As a generalist, I haven’t picked any particular thing. I have a thousand directions I can grow. I might not be the best in the world at one thing, but I’m pretty good at a lot of things and I can always get better in others. There is always a skill to brush up on or a diagnosis to learn more about.
More skills mean more transferability
For many people, clinical medicine isn’t the end of the road. They want to work in writing, in administration, or other non-clinical jobs. Working as a generalist means you’re exposed to a wider range of patients, procedures and situations. You’ll solve a much wider range of problems than a specialist will. The more you’re exposed to, the more robust is your tool belt.

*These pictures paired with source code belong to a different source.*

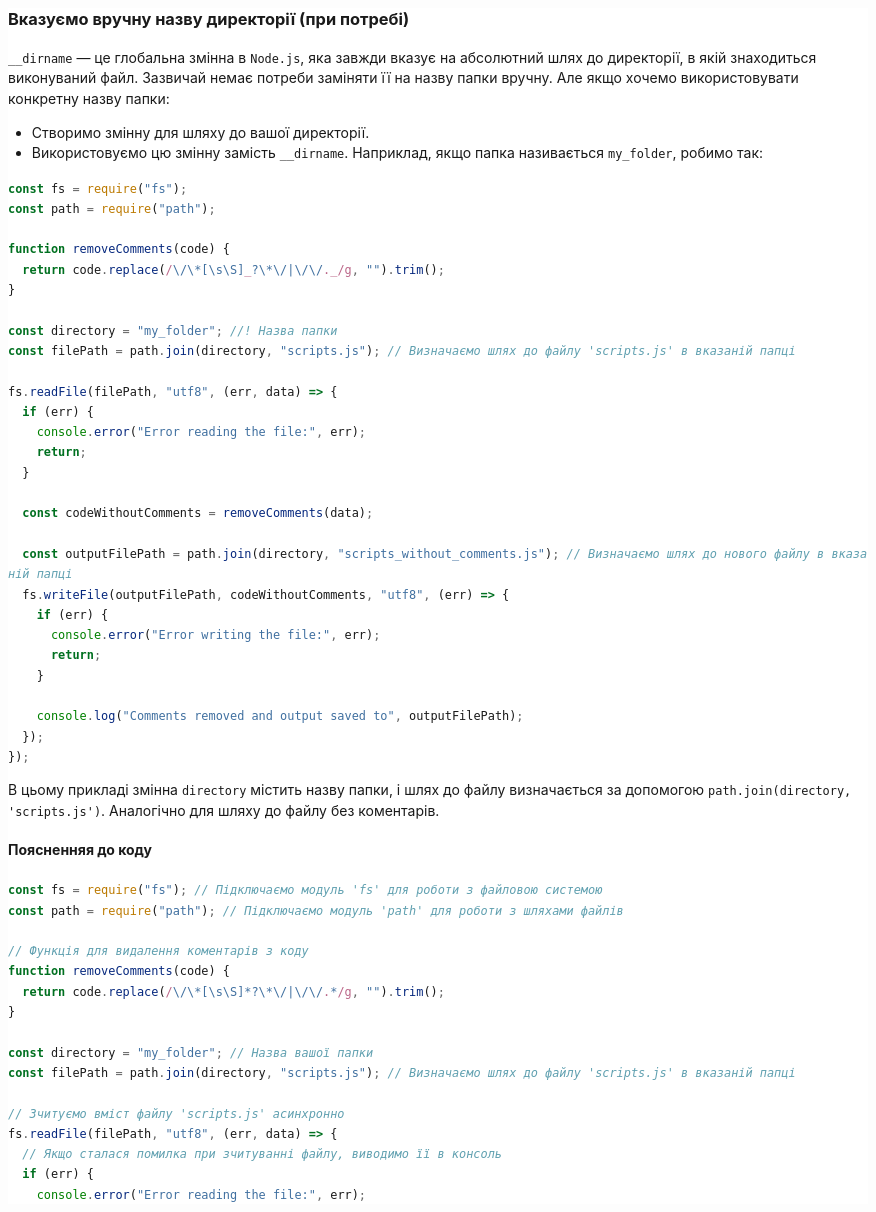 ### Вказуємо вручну назву директорії (при потребі)

`__dirname` — це глобальна змінна в `Node.js`, яка завжди вказує на абсолютний шлях до директорії, в якій знаходиться виконуваний файл. Зазвичай немає потреби заміняти її на назву папки вручну. Але якщо хочемо використовувати конкретну назву папки:

- Створимо змінну для шляху до вашої директорії.
- Використовуємо цю змінну замість `__dirname`.
  Наприклад, якщо папка називається `my_folder`, робимо так:

```js
const fs = require("fs");
const path = require("path");

function removeComments(code) {
  return code.replace(/\/\*[\s\S]_?\*\/|\/\/._/g, "").trim();
}

const directory = "my_folder"; //! Назва папки
const filePath = path.join(directory, "scripts.js"); // Визначаємо шлях до файлу 'scripts.js' в вказаній папці

fs.readFile(filePath, "utf8", (err, data) => {
  if (err) {
    console.error("Error reading the file:", err);
    return;
  }

  const codeWithoutComments = removeComments(data);

  const outputFilePath = path.join(directory, "scripts_without_comments.js"); // Визначаємо шлях до нового файлу в вказаній папці
  fs.writeFile(outputFilePath, codeWithoutComments, "utf8", (err) => {
    if (err) {
      console.error("Error writing the file:", err);
      return;
    }

    console.log("Comments removed and output saved to", outputFilePath);
  });
});
```

В цьому прикладі змінна `directory` містить назву папки, і шлях до файлу визначається за допомогою `path.join(directory, 'scripts.js')`. Аналогічно для шляху до файлу без коментарів.

#### Поясненняя до коду

```js
const fs = require("fs"); // Підключаємо модуль 'fs' для роботи з файловою системою
const path = require("path"); // Підключаємо модуль 'path' для роботи з шляхами файлів

// Функція для видалення коментарів з коду
function removeComments(code) {
  return code.replace(/\/\*[\s\S]*?\*\/|\/\/.*/g, "").trim();
}

const directory = "my_folder"; // Назва вашої папки
const filePath = path.join(directory, "scripts.js"); // Визначаємо шлях до файлу 'scripts.js' в вказаній папці

// Зчитуємо вміст файлу 'scripts.js' асинхронно
fs.readFile(filePath, "utf8", (err, data) => {
  // Якщо сталася помилка при зчитуванні файлу, виводимо її в консоль
  if (err) {
    console.error("Error reading the file:", err);
```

Many of those tools are transferable to other fields: the ability to problem solve, to communicate, to establish rapport, to lead a team through crises. The more situations you manage, the better your skills become. The better your skills, the more opportunities you’re competent to take advantage of.
Diversity in the patients I see
There is no other specialty that treats any patient—from neonates to end of life. Rich, poor. Educated and not. Pregnant, trauma, medical or all of the above.
This means that the types of patients I see are often new to me. There’s a wide range of who I care for which keeps things new, even with the same medical condition. Poor heart attack and rich heart attack are not the same heart attack. I get to see them all.
A generalist’s range of patients being so wide also means that we must be good at communication. We have to be excellent, quickly establishing rapport with anyone at any time. This is an enormously important and beneficial life skill.
Flexibility in jobs and location
Not every hospital needs a left pinky surgeon, but every area needs primary care specialties and emergency medicine. There are abundant opportunities to work. I could move to any location in the US I’m interested in (maybe not any hospital, but definitely any region). The choice to be a generalist leaves many doors open and provides flexibility in job opportunities.
Collaboration with medicine as a whole
I consult or work with every specialty in the hospital. This means that I have to understand other specialties. I have to be able to call them at three in the morning and speak their language. They have to trust what I’m saying, which means I have to know what they’re looking for. I have to understand how the OR works, the implications of activating a cath lab, or the limitations of a surgical service.
This forces me to stay up to date with medicine in general and how emergency medicine fits in. I can’t be too isolated in emergency medicine or I won’t survive. As a generalist, my network is medicine as a whole.